Hopkins clinical psychologist Tamar Mendelsohn notes that “As teens, they’re developing into who they’re going to be as adults; if they’re dealing with a mental health issue, it can derail the process. Part of the crisis is that there are so many young people suffering needlessly because we have a lot of helpful resources and supports they aren’t getting. [Maybe that’s so in Baltimore. Here in New Mexico children may not be getting services because they’re so hard to find.] I’m a big fan of prevention and promotion. Instead of only talking about treatment, let’s invest in creating safe and supportive schools and communities for our young people.”
In 2021, a statement from the AAP and the American Academy of Child and Adolescent Psychiatrists includes the following: “The pandemic has struck at the safety and stability of families. More than 140,000 children in the United States lost a primary and/or secondary caregiver, with youth of color disproportionately impacted. We are caring for young people with soaring rates of depression, anxiety, trauma, loneliness, and suicidality that will have lasting impacts on them, their families, and their communities. We must identify strategies to meet these challenges through innovation and action, using state, local and national approaches to improve the access to and quality of care across the continuum of mental health promotion, prevention, and treatment.”
A March 2022 New York Times article updated the number of children who had lost a parent to COVID to “more than 200,000.” But has only COVID been responsible for the increasing rates of mental distress among children and teens? The Times concludes “No” and quotes a Children’s Hospital of Chicago psychiatrist: “Pre-Covid we had a mental-health crisis. The biggest misconception is that COVID makes people mentally ill. From my point of view, COVID unmasked people who have underlying vulnerabilities.”

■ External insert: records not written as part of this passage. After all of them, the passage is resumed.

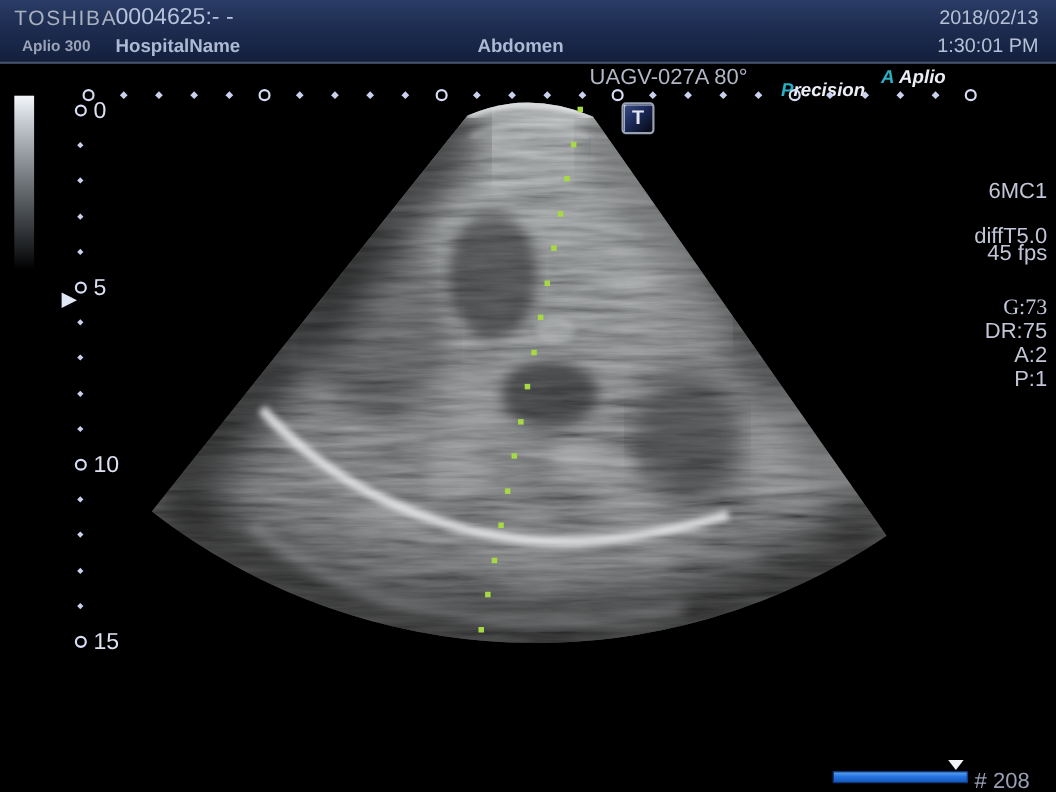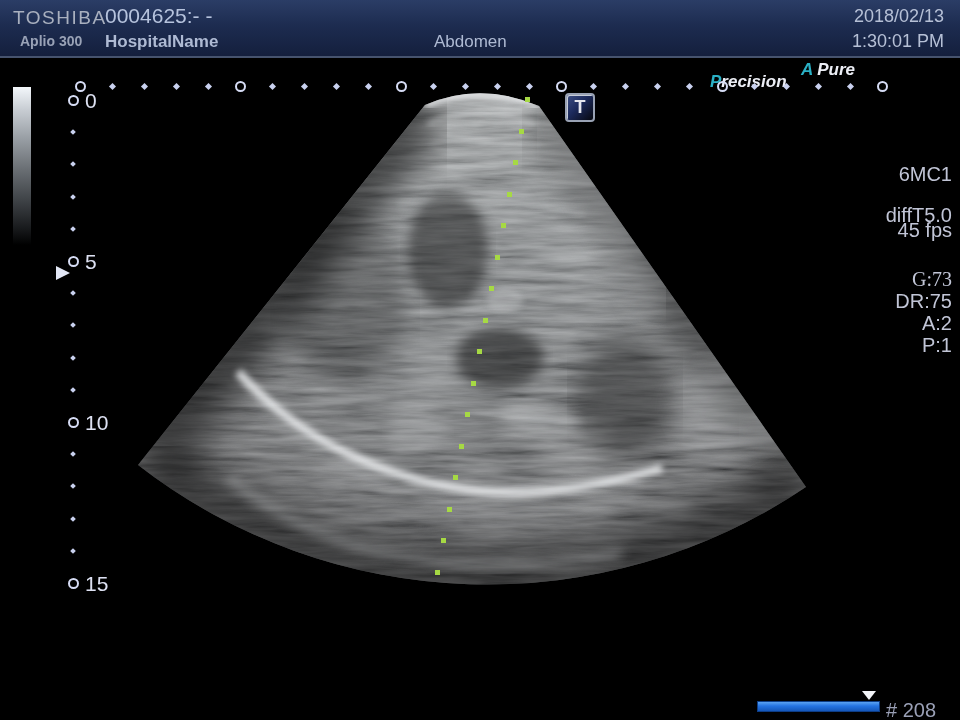"Abdomen" .preset { font-weight: normal -> bold }
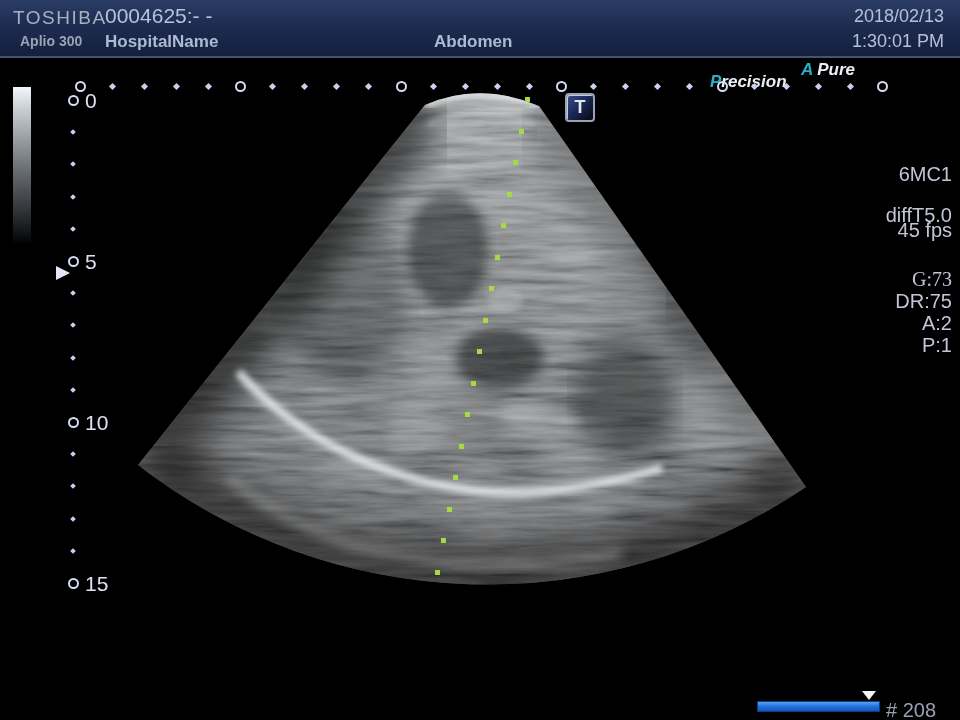"UAGV-027A 80°" div.probeInfo { html: none -> <div>UAGV-027A 80°</div> }
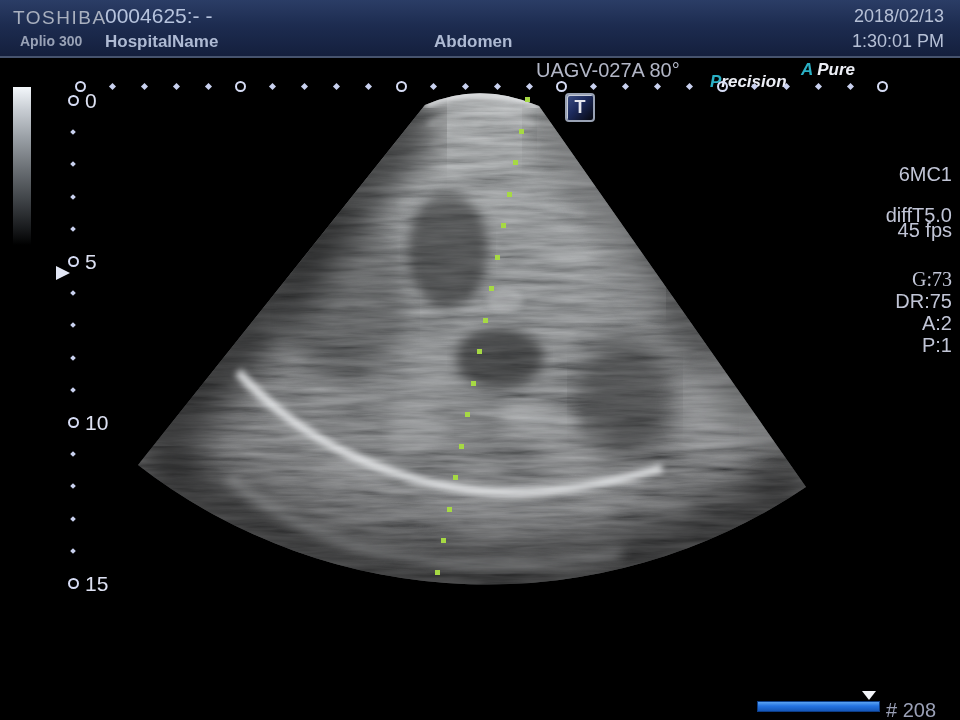"Pure" span { text: Pure -> Aplio }
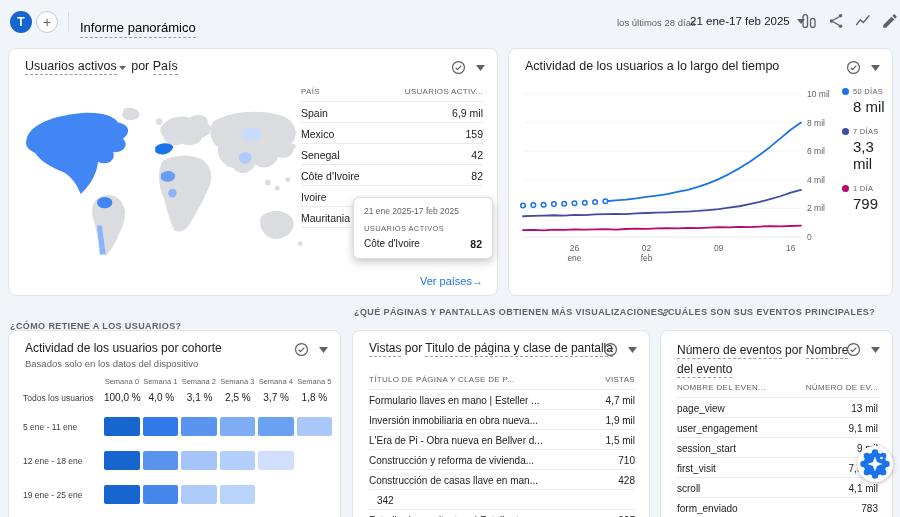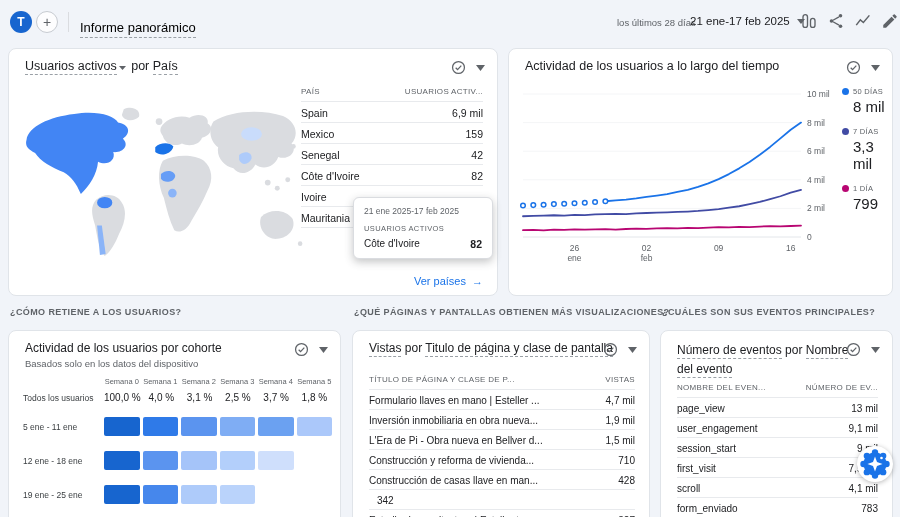"Ver países" .footer-link { gap: 6px -> 0 }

Regardless of whether COVID and the restrictions it brought caused or unmasked emotional disorders, it’s clear that they are there and that youth need help. It’s also clear that help is hard to get in New Mexico. The new 988 Crisis Now line will help – its recent statistics show that almost 30% of its calls deal with suicidal ideation and another 12% with depression.
During the last 6 months, the Legislative Health and Human Services Interim Committee has several times heard testimony on how these problems play out here, and what can be done about them.
Here is a list of some of the proposed solutions:
A bill to set up a fund to support the start-up of new or expanded provider agencies to cover expenses before reimbursements replenish operating cash.
A bill to clarify Medicaid reimbursement for crisis triage centers and to encourage law enforcement personnel to take people to these centers rather than to jails or hospitals.
A memorial to study the cost and feasibility of providing free tuition for graduate degrees for persons who would become behavioral health providers in New Mexico.
A memorial to study the feasibility of creating/expanding certification programs in community colleges for peer counseling and other non-clinical support services.
Additional funding for school-based health centers providing behavioral health services.
A bill to expand coverage of behavioral health services under Medicaid and commercial insurance, based on a much broader interpretation of mental health parity.
Let’s hope that some of these get passed and fit into our fortunately expanded budget. If children are our future, then attending to their mental health is vital to our future.